Your goal: Copy the text of every record below word for word, in the order given, without the pictures.

Stored data:
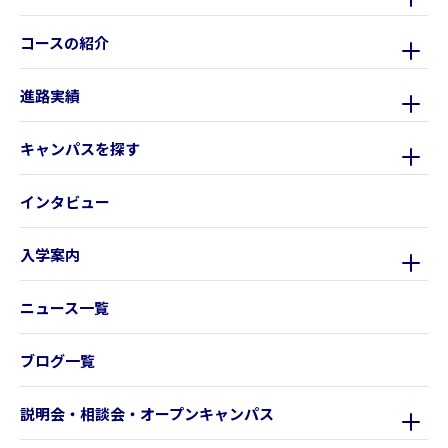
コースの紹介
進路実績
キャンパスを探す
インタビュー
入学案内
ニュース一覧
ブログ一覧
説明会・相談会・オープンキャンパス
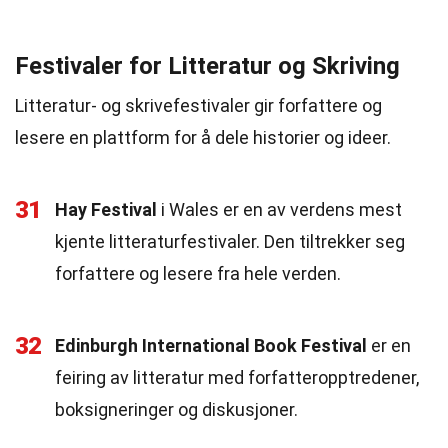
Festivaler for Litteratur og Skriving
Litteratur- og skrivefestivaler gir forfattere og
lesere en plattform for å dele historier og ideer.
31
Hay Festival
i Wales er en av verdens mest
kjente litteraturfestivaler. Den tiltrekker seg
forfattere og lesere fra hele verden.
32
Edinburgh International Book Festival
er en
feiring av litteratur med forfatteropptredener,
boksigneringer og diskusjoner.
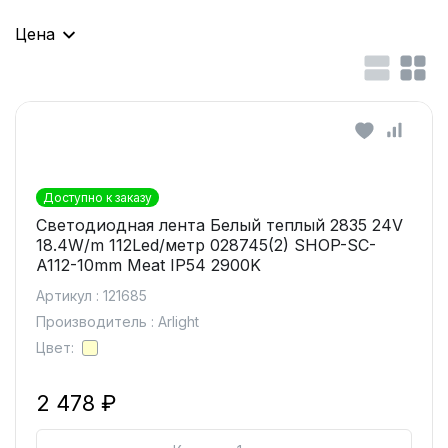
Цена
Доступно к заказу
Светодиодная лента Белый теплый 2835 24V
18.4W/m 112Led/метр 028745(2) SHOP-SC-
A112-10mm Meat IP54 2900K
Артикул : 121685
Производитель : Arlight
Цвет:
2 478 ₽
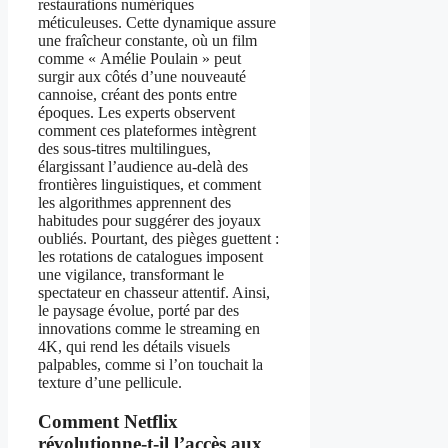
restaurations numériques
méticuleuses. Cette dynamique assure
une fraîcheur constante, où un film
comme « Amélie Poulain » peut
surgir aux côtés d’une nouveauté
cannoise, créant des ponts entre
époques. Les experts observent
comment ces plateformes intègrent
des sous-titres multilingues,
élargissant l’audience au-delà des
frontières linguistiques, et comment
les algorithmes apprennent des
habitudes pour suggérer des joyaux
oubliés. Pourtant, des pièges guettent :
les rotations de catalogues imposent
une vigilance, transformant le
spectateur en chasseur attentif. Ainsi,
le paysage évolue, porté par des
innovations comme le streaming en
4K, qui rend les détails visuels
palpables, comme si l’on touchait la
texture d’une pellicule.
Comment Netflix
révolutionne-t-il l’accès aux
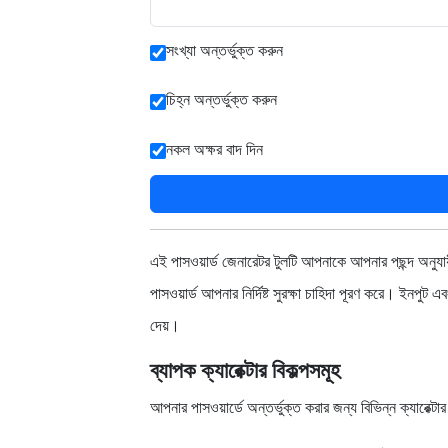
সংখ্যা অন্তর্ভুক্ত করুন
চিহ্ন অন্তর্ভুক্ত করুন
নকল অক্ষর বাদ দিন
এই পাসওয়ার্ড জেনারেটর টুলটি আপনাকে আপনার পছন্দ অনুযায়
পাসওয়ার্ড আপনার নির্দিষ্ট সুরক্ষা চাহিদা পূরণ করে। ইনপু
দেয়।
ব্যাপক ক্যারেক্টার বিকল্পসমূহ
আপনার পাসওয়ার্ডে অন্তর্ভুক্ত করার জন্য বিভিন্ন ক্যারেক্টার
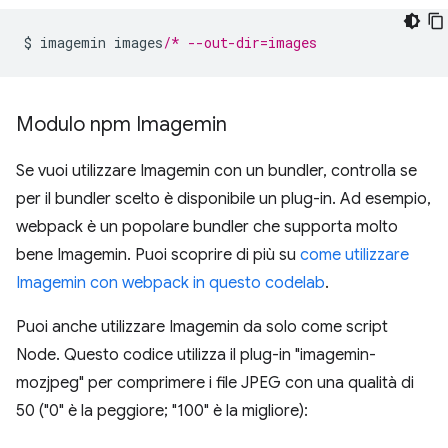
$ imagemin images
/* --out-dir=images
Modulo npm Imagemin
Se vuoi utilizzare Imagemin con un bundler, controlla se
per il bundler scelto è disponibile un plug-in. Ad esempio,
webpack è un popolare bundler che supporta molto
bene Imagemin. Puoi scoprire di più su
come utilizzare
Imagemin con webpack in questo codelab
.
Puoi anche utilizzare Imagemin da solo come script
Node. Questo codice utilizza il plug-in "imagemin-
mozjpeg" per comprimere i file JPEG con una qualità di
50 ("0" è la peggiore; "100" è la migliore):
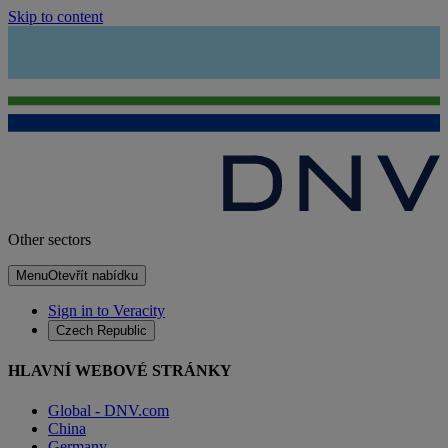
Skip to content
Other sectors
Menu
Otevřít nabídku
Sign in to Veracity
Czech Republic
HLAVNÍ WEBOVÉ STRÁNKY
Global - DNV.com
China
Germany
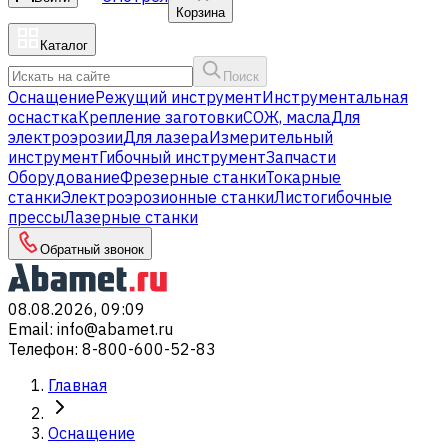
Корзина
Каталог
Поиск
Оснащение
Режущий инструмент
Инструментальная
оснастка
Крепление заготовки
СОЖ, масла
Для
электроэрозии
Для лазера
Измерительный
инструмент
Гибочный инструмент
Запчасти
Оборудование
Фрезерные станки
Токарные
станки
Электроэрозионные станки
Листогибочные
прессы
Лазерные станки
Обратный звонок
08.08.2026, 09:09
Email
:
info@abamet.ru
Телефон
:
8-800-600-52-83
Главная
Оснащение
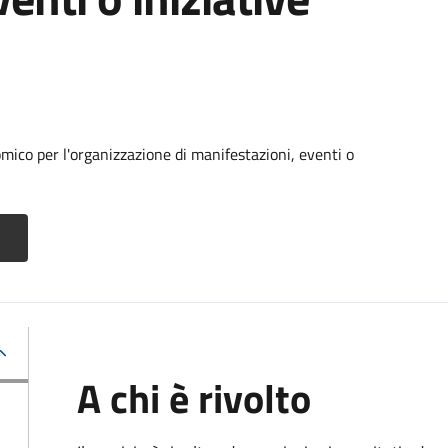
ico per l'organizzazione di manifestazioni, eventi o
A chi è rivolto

Response below:
コースの紹介
進路実績
キャンパスを探す
インタビュー
入学案内
ニュース一覧
ブログ一覧
説明会・相談会・オープンキャンパス
Festivaler for Litteratur og Skriving
Litteratur- og skrivefestivaler gir forfattere og
lesere en plattform for å dele historier og ideer.
31
Hay Festival
i Wales er en av verdens mest
kjente litteraturfestivaler. Den tiltrekker seg
forfattere og lesere fra hele verden.
32
Edinburgh International Book Festival
er en
feiring av litteratur med forfatteropptredener,
boksigneringer og diskusjoner.
Цена
Доступно к заказу
Светодиодная лента Белый теплый 2835 24V
18.4W/m 112Led/метр 028745(2) SHOP-SC-
A112-10mm Meat IP54 2900K
Артикул : 121685
Производитель : Arlight
Цвет:
2 478 ₽
restaurations numériques
méticuleuses. Cette dynamique assure
une fraîcheur constante, où un film
comme « Amélie Poulain » peut
surgir aux côtés d’une nouveauté
cannoise, créant des ponts entre
époques. Les experts observent
comment ces plateformes intègrent
des sous-titres multilingues,
élargissant l’audience au-delà des
frontières linguistiques, et comment
les algorithmes apprennent des
habitudes pour suggérer des joyaux
oubliés. Pourtant, des pièges guettent :
les rotations de catalogues imposent
une vigilance, transformant le
spectateur en chasseur attentif. Ainsi,
le paysage évolue, porté par des
innovations comme le streaming en
4K, qui rend les détails visuels
palpables, comme si l’on touchait la
texture d’une pellicule.
Comment Netflix
révolutionne-t-il l’accès aux
সংখ্যা অন্তর্ভুক্ত করুন
চিহ্ন অন্তর্ভুক্ত করুন
নকল অক্ষর বাদ দিন
এই পাসওয়ার্ড জেনারেটর টুলটি আপনাকে আপনার পছন্দ অনুযায়
পাসওয়ার্ড আপনার নির্দিষ্ট সুরক্ষা চাহিদা পূরণ করে। ইনপু
দেয়।
ব্যাপক ক্যারেক্টার বিকল্পসমূহ
আপনার পাসওয়ার্ডে অন্তর্ভুক্ত করার জন্য বিভিন্ন ক্যারেক্টার
$ imagemin images
/* --out-dir=images
Modulo npm Imagemin
Se vuoi utilizzare Imagemin con un bundler, controlla se
per il bundler scelto è disponibile un plug-in. Ad esempio,
webpack è un popolare bundler che supporta molto
bene Imagemin. Puoi scoprire di più su
come utilizzare
Imagemin con webpack in questo codelab
.
Puoi anche utilizzare Imagemin da solo come script
Node. Questo codice utilizza il plug-in "imagemin-
mozjpeg" per comprimere i file JPEG con una qualità di
50 ("0" è la peggiore; "100" è la migliore):
Skip to content
Other sectors
Menu
Otevřít nabídku
Sign in to Veracity
Czech Republic
HLAVNÍ WEBOVÉ STRÁNKY
Global - DNV.com
China
Germany
Корзина
Каталог
Поиск
Оснащение
Режущий инструмент
Инструментальная
оснастка
Крепление заготовки
СОЖ, масла
Для
электроэрозии
Для лазера
Измерительный
инструмент
Гибочный инструмент
Запчасти
Оборудование
Фрезерные станки
Токарные
станки
Электроэрозионные станки
Листогибочные
прессы
Лазерные станки
Обратный звонок
08.08.2026, 09:09
Email
:
info@abamet.ru
Телефон
:
8-800-600-52-83
Главная
Оснащение
ico per l'organizzazione di manifestazioni, eventi o
A chi è rivolto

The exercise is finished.